TASK DESCRIPTION
Only the count is needed. Count the lines below with the word "format" in them.

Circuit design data
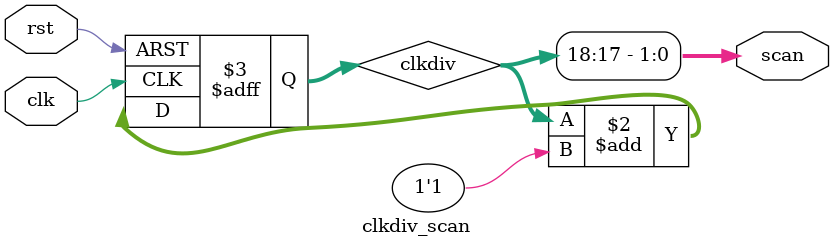
<source format=v>
`timescale 1ns / 1ps
module clkdiv_scan(
			input clk,
			input rst,
			output [1:0] scan
    );
	 reg [31:0] clkdiv;
	always @ (posedge clk or posedge rst) begin
		if (rst) clkdiv<=0;
		else clkdiv<=clkdiv+1'b1;
	end
	
	assign scan = clkdiv[18:17];
	
endmodule

</source>
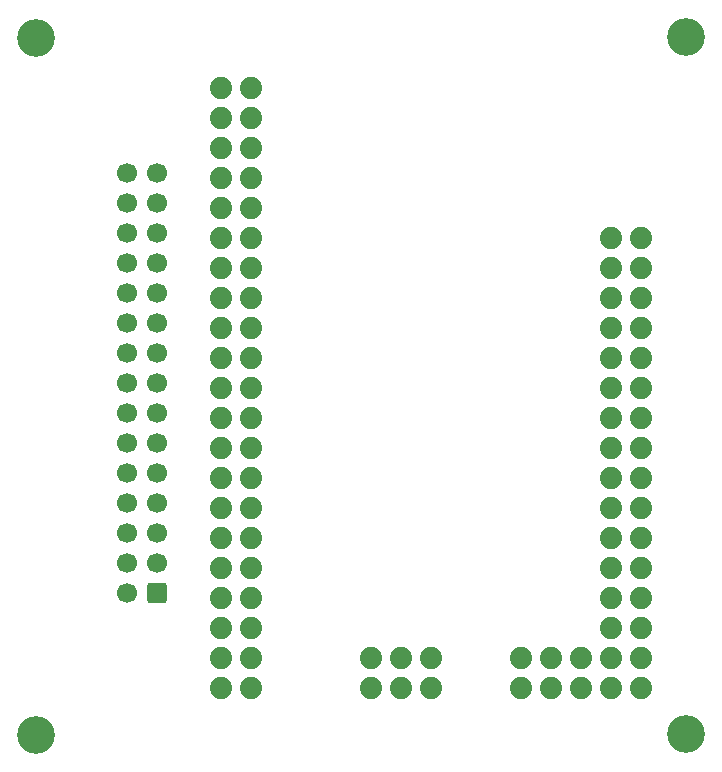
<source format=gbr>
%TF.GenerationSoftware,KiCad,Pcbnew,8.0.2*%
%TF.CreationDate,2024-08-20T17:24:06+07:00*%
%TF.ProjectId,Arduino_xtension_IDC30,41726475-696e-46f5-9f78-74656e73696f,rev?*%
%TF.SameCoordinates,Original*%
%TF.FileFunction,Soldermask,Top*%
%TF.FilePolarity,Negative*%
%FSLAX46Y46*%
G04 Gerber Fmt 4.6, Leading zero omitted, Abs format (unit mm)*
G04 Created by KiCad (PCBNEW 8.0.2) date 2024-08-20 17:24:06*
%MOMM*%
%LPD*%
G01*
G04 APERTURE LIST*
G04 Aperture macros list*
%AMRoundRect*
0 Rectangle with rounded corners*
0 $1 Rounding radius*
0 $2 $3 $4 $5 $6 $7 $8 $9 X,Y pos of 4 corners*
0 Add a 4 corners polygon primitive as box body*
4,1,4,$2,$3,$4,$5,$6,$7,$8,$9,$2,$3,0*
0 Add four circle primitives for the rounded corners*
1,1,$1+$1,$2,$3*
1,1,$1+$1,$4,$5*
1,1,$1+$1,$6,$7*
1,1,$1+$1,$8,$9*
0 Add four rect primitives between the rounded corners*
20,1,$1+$1,$2,$3,$4,$5,0*
20,1,$1+$1,$4,$5,$6,$7,0*
20,1,$1+$1,$6,$7,$8,$9,0*
20,1,$1+$1,$8,$9,$2,$3,0*%
G04 Aperture macros list end*
%ADD10C,3.200000*%
%ADD11C,1.880400*%
%ADD12RoundRect,0.250000X0.600000X0.600000X-0.600000X0.600000X-0.600000X-0.600000X0.600000X-0.600000X0*%
%ADD13C,1.700000*%
G04 APERTURE END LIST*
D10*
%TO.C,REF\u002A\u002A*%
X143900000Y-108100000D03*
%TD*%
%TO.C,REF\u002A\u002A*%
X88900000Y-108200000D03*
%TD*%
%TO.C,REF\u002A\u002A*%
X88900000Y-49200000D03*
%TD*%
%TO.C,REF\u002A\u002A*%
X143900000Y-49100000D03*
%TD*%
D11*
%TO.C,U1*%
X107100000Y-53480000D03*
X104560000Y-53480000D03*
X107100000Y-56020000D03*
X104560000Y-56020000D03*
X104560000Y-58560000D03*
X107100000Y-58560000D03*
X107100000Y-61100000D03*
X104560000Y-61100000D03*
X104560000Y-63640000D03*
X107100000Y-63640000D03*
X107100000Y-66180000D03*
X104560000Y-66180000D03*
X104560000Y-68720000D03*
X104560000Y-71260000D03*
X104560000Y-73800000D03*
X104560000Y-76340000D03*
X104560000Y-78880000D03*
X104560000Y-81420000D03*
X104560000Y-83960000D03*
X104560000Y-86500000D03*
X104560000Y-89040000D03*
X104560000Y-91580000D03*
X107100000Y-68720000D03*
X107100000Y-71260000D03*
X107100000Y-73800000D03*
X107100000Y-76340000D03*
X107100000Y-78880000D03*
X107100000Y-81420000D03*
X107100000Y-83960000D03*
X107100000Y-86500000D03*
X107100000Y-89040000D03*
X107100000Y-91580000D03*
X104560000Y-94120000D03*
X104560000Y-96660000D03*
X104560000Y-99200000D03*
X104560000Y-101740000D03*
X104560000Y-104280000D03*
X107100000Y-104280000D03*
X107100000Y-101740000D03*
X107100000Y-99200000D03*
X107100000Y-96660000D03*
X107100000Y-94120000D03*
X137580000Y-66180000D03*
X140120000Y-66180000D03*
X140120000Y-68720000D03*
X137580000Y-68720000D03*
X137580000Y-71260000D03*
X140120000Y-71260000D03*
X140120000Y-73800000D03*
X137580000Y-73800000D03*
X140120000Y-76340000D03*
X137580000Y-76340000D03*
X140120000Y-78880000D03*
X137580000Y-78880000D03*
X140120000Y-81420000D03*
X137580000Y-81420000D03*
X140120000Y-83960000D03*
X137580000Y-83960000D03*
X140120000Y-86500000D03*
X137580000Y-86500000D03*
X140120000Y-89040000D03*
X137580000Y-89040000D03*
X140120000Y-91580000D03*
X137580000Y-91580000D03*
X140120000Y-94120000D03*
X137580000Y-94120000D03*
X140120000Y-96660000D03*
X137580000Y-96660000D03*
X140120000Y-99200000D03*
X137580000Y-99200000D03*
X140120000Y-101740000D03*
X137580000Y-101740000D03*
X140120000Y-104280000D03*
X137580000Y-104280000D03*
X135040000Y-104280000D03*
X135040000Y-101740000D03*
X132500000Y-101740000D03*
X132500000Y-104280000D03*
X129960000Y-104280000D03*
X129960000Y-101740000D03*
X117260000Y-101740000D03*
X117260000Y-104280000D03*
X119800000Y-101740000D03*
X122340000Y-101740000D03*
X122340000Y-104280000D03*
X119800000Y-104280000D03*
%TD*%
D12*
%TO.C,J1*%
X99097500Y-96180000D03*
D13*
X96557500Y-96180000D03*
X99097500Y-93640000D03*
X96557500Y-93640000D03*
X99097500Y-91100000D03*
X96557500Y-91100000D03*
X99097500Y-88560000D03*
X96557500Y-88560000D03*
X99097500Y-86020000D03*
X96557500Y-86020000D03*
X99097500Y-83480000D03*
X96557500Y-83480000D03*
X99097500Y-80940000D03*
X96557500Y-80940000D03*
X99097500Y-78400000D03*
X96557500Y-78400000D03*
X99097500Y-75860000D03*
X96557500Y-75860000D03*
X99097500Y-73320000D03*
X96557500Y-73320000D03*
X99097500Y-70780000D03*
X96557500Y-70780000D03*
X99097500Y-68240000D03*
X96557500Y-68240000D03*
X99097500Y-65700000D03*
X96557500Y-65700000D03*
X99097500Y-63160000D03*
X96557500Y-63160000D03*
X99097500Y-60620000D03*
X96557500Y-60620000D03*
%TD*%
M02*

</source>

ANSWER SPACE
3